I was all for a visit, if that was all it was.
But for her to book a flight so last-minute, when she should be focusing on wedding prep…
Did she actually want to see me, or was she coming out of a sense of obligation, to make sure I hadn’t flailed again?
I mean, it would be understandable if she was, given my track record.
It just… didn’t feel great. “You don’t have to come check up on me, you know. I really am doing fine.”
“That’s debatable,” she said wryly. “And highly dependent on your definition of fine, which I don’t think matches mine.”
“In this case, it means doing my gremlin best.”
Yaz ignored me. “But I’m not checking up on you. I just want to see you. I miss your weirdo little face.”
I leaned against the bright yellow column at the entrance to Gray’s. “Okay, good, because I want to see you. I have so many places to show you and only three-quarters of them involve food. Dash took me to a literal secret garden a couple of days ago—”
“Dash?”
“The guy I’m working with on the videos. We recorded one today, and Yaz? I really think we might have something here. He’s…”
Magnetic. Mesmerizing.
“Really talented,” I said into the phone. “Maybe you’ll be able to meet him when you come.”
“I definitely have to, if he’s going to be your—what? Coworker? Business partner?”
I wasn’t all that enthusiastic at Yaz acting like she had to vet Dash, but I tried not to show my irritation. “Let’s call it partner in crime for now,” I said airily. “So hey, I was just about to get dinner. Text me later with your flight info?”
“I already forwarded it all to your email,” Yaz said, because of course she had. “Hope you’re having something other than cookies and a sugary drink.”
“For your information,” I said with great dignity, “I am about to embark on one of Manhattan’s most emblematic gastronomical experiences.”
“Pizza, huh?”
I grinned. “Hot dogs. Call you later!”
Forty minutes later, the taste of sauerkraut still lingering in my mouth, I headed out of Gray’s and into the cobalt-blue twilight. It was only marginally cooler than it had been in the daytime—the perfect evening for wandering around the block with a cone of something sweet and cold and swirly.
I wasn’t the only one who thought so. Broadway was bustling with people bearing frozen treats.

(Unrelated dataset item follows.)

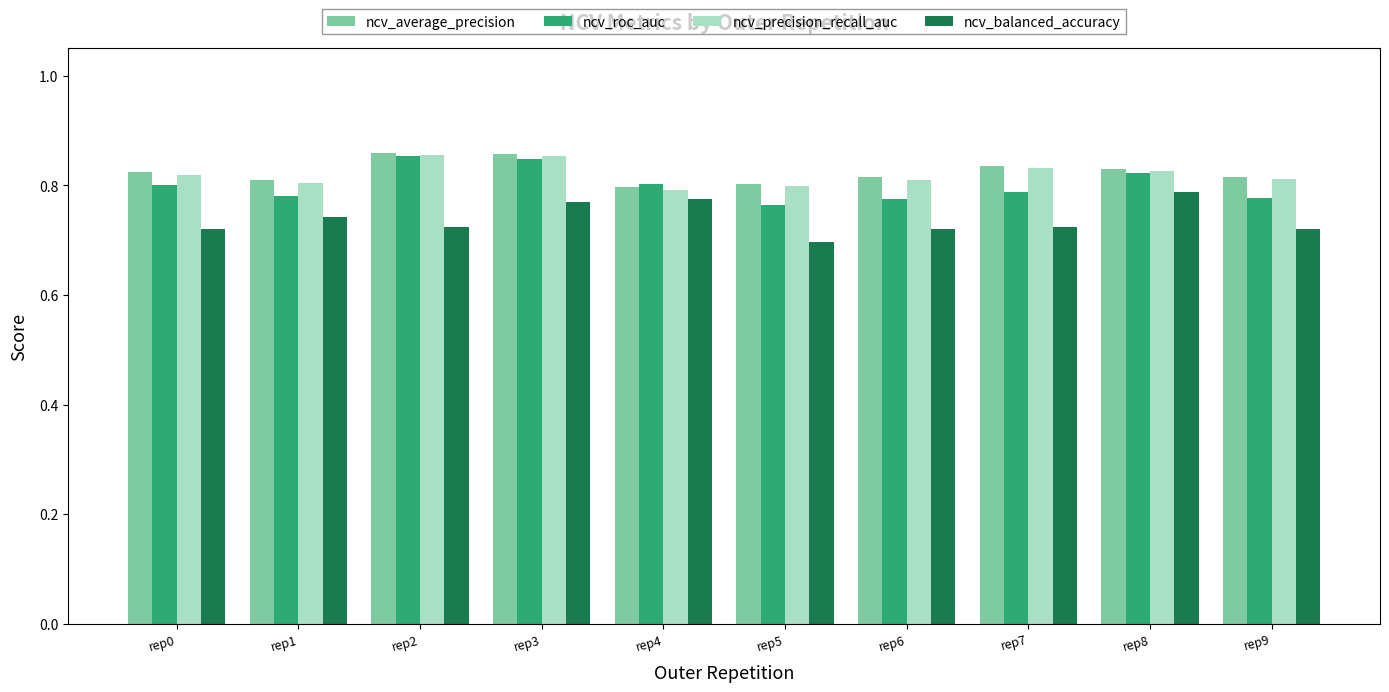

Count the ncv_roc_auc values in the range 0 to 1.

10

I stopped to pet one friendly black Labrador in a forest-green collar who seemed intent on getting in on the action.
“Sorry, buddy,” I told him. “I have a strict policy against sharing food.”
“Kalam, stop!” His mortified owner apologized and tugged him away, though not before his muscular tail gave my calf a hard thump goodbye.

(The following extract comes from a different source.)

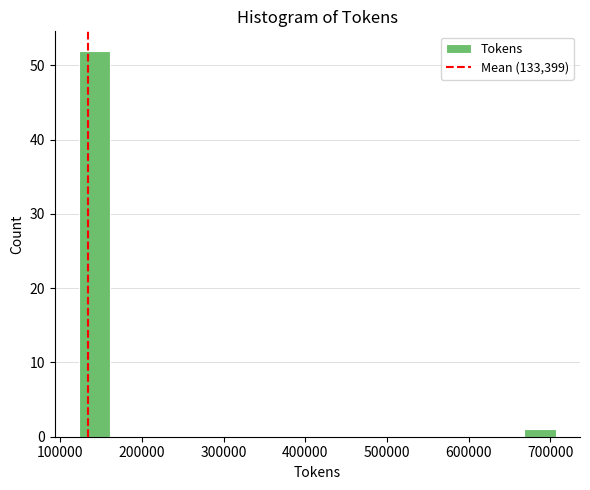

Around what value on the x-axis is the tallest bar? Give the approximate position of its centre, as read against the axis.

140000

I should have been working on my screenplay.
I knew that, and not just because I’d just glimpsed another text from Yaz saying something to that effect.
The truth was, every time I had tried to make progress on my romcom, all I could do was rehash all the heartbreak from the last few months.
Every word of fiction I had tried to craft had turned into a thinly veiled memoir.
Maybe that was why writing the Duke of Harding’s exploits had been so freeing.
Putting words into his mouth—the kind of words I wished someone would say to me—was not an exercise in memory, but in hope.
Hope that someday the dating app gods would smile on me and produce someone who wouldn’t find it a hardship to wake up next to me two mornings in a row.
Or run errands with me on a busy Saturday morning or spend Sundays lazing in bed with pancakes and a good book.
Hope that someday someone would decide I was worth sticking around for.